I don’t have the space to devote a fair discussion of antitrust and competition. But I know the antitrust mantra has always been to look at companies and just judge them on the basis of price. And yes, they’re awesome. Who can complain about the price that Google is charging you? Or who can complain about Amazon’s prices; they are simply lower than the competition’s.

Note: credit (blame?) for this goes largely to Robert H. Bork, best known as the solicitor general who fired the Watergate special prosecutor Archibald Cox and as a doomed Supreme Court nominee, not as an antitrust trailblazer. But in 1978 (he was a Yale law professor at the time) published “The Antitrust Paradox.” The book argued that the main purpose of antitrust law was to protect consumers by encouraging economic efficiencies and that authorities, therefore, should not focus on blocking vertical deals. The argument had a profound and immediate impact on antitrust analysis and has been cited by numerous courts, including the Supreme Court. Although Bork’s fingerprints are all over the opinion, Judge Leon departed from Bork’s doctrine by acknowledging that vertical mergers “are not invariably innocuous.”

But that’s why I think we need to shift back to a more Brandeisian conception of antitrust, where we consider values other than simply efficiency and low prices. If we think about the threat that the size of these companies poses, I think we would find that they threaten other values that we hold dear.
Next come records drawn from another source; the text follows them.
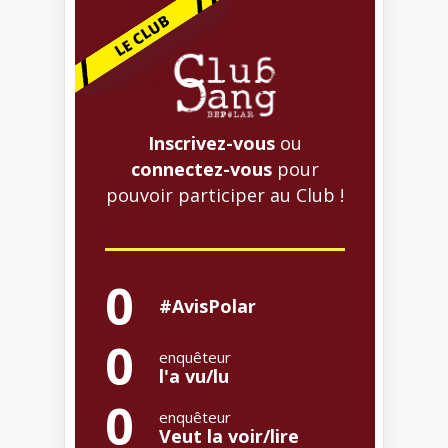
Inscrivez-vous
ou
connectez-vous
pour
pouvoir participer au Club !
0
#AvisPolar
0
enquêteur
l'a vu/lu
0
enquêteur
Veut la voir/lire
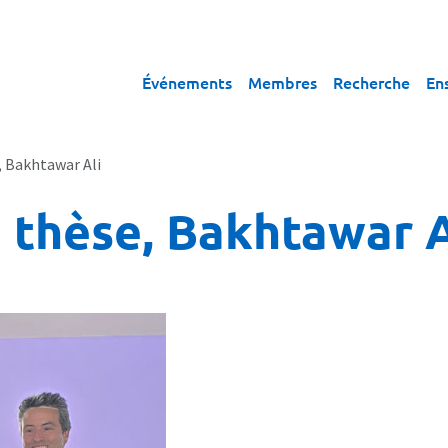
Événements
Membres
Recherche
En
 Bakhtawar Ali
 thèse, Bakhtawar A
Not just the question of privacy (that horse left the barn a very long time ago; deal with it, my GDPR friends) but I think there’s an argument to be made that the reason that these companies have thrived and achieved the status that they’ve achieved is that they have collected more and better data than their competitors, which creates the incentive to surveil even more, and to collect more data in order to preserve their competitive position.

Alas, we (as the consuming public) have failed to properly understand the new tech superpowers. Well, at least the Americans have failed. So there is little hope for stodgy and reluctant American regulators to grasp it or do anything. The scope of their influence is obscured by the sheer number of things they do and sell, or problems they purport to be solving, and by our outdated sense of what constitutes a monopoly. Fodder for a future post.